= Selected text =
◆ ◆ ◆ ◆ ◆

While many countries which experienced colonialism along with our country have overcome or skillfully moderated some of their postcolonial crises or traumas, we are still exhuming, exacerbating, sharpening and deepening our traditional fault lines, religion, ethnicity, party affiliation and other aberrations associated with our nationhood. We have neither forgotten nor understood our so-called differences. We are daily moving like a people without a history, a people without a past and a present and possibly a future. As a nation, we have become rudderless and continue to search for elusive peace and stability while at the same time perpetuating acts that can rupture peace and unity.

While countries like India, Malaysia and Singapore have made the best of their colonial and postcolonial experiences, we are still blaming Lord Frederick Lugard and other British colonialists for bringing all of us together in 1914, something some commentators have regarded as a mistake while some others have taken it as a divine mandate and a blessing. The difference between us and India or Singapore or Malaysia is in leadership.

◆ ◆ ◆ ◆ ◆

= Information supplied =
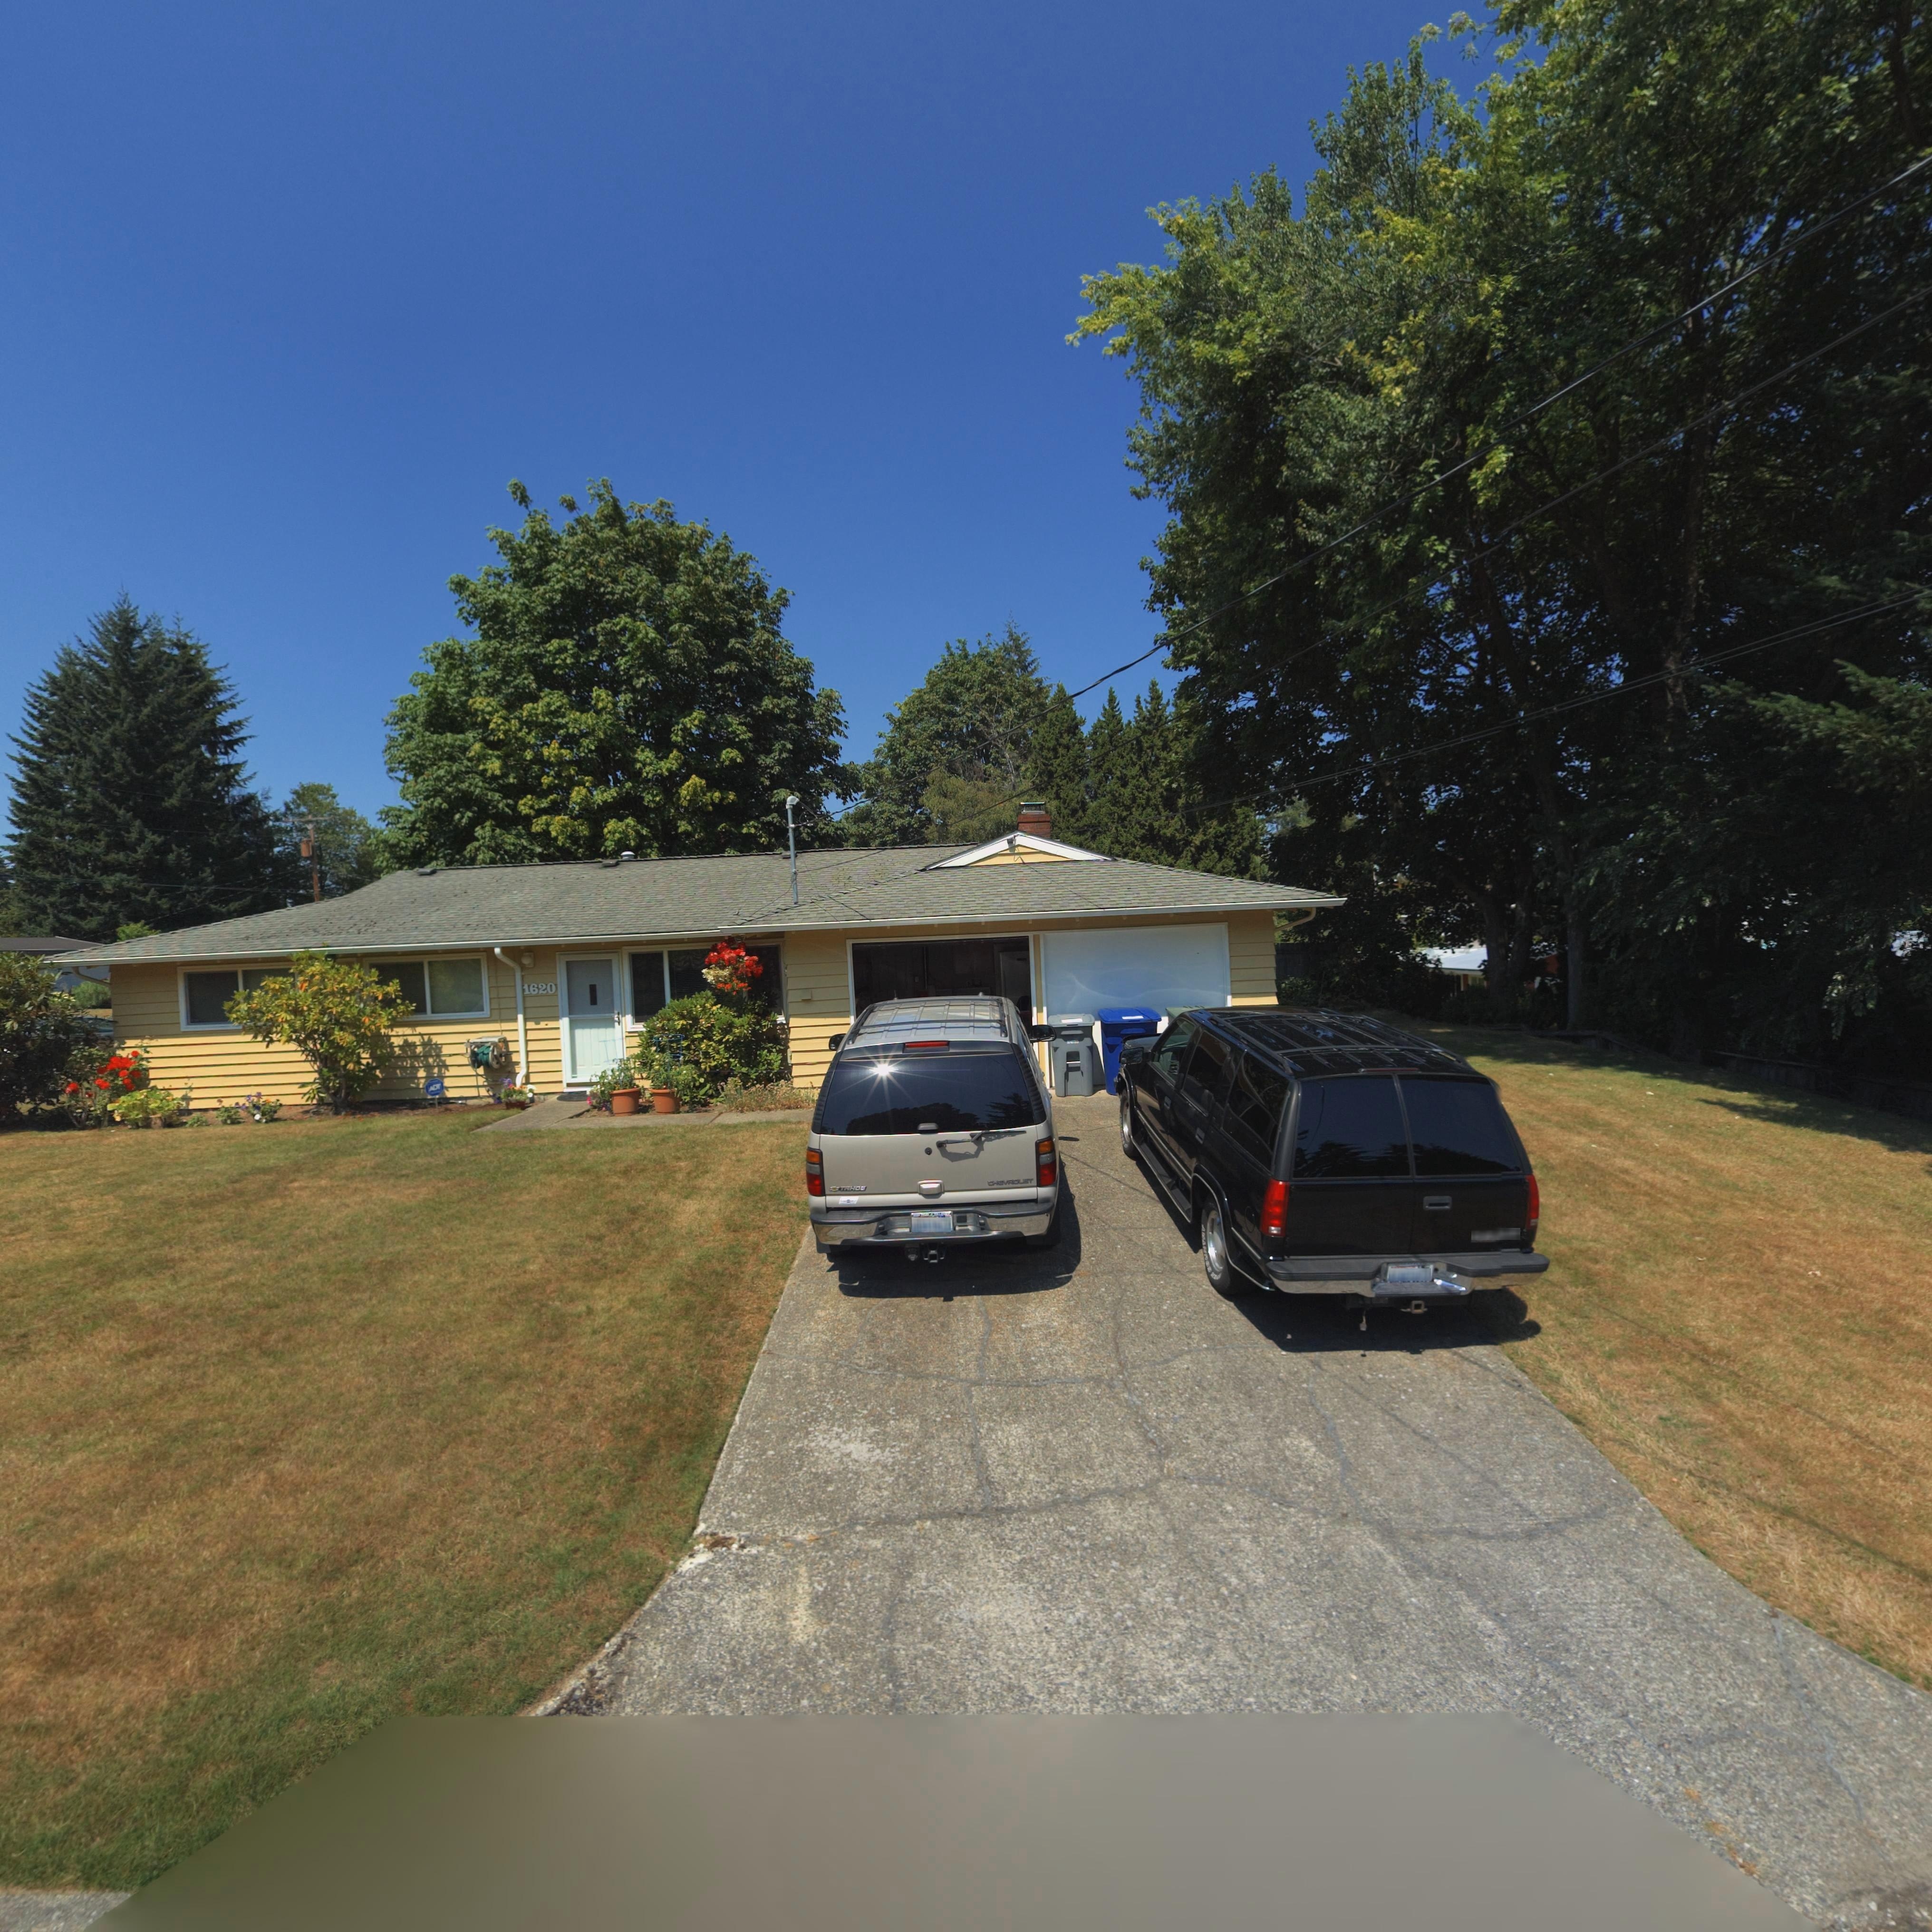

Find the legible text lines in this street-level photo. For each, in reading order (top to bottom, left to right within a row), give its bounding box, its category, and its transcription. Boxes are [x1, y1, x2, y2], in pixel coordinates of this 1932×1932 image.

[522, 981, 556, 995] StreetNumber: 1620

◆ ◆ ◆ ◆ ◆

List every country the passage on colonialism and nationhood mentions by name.

= Answer for this exercise =
India, Malaysia, Singapore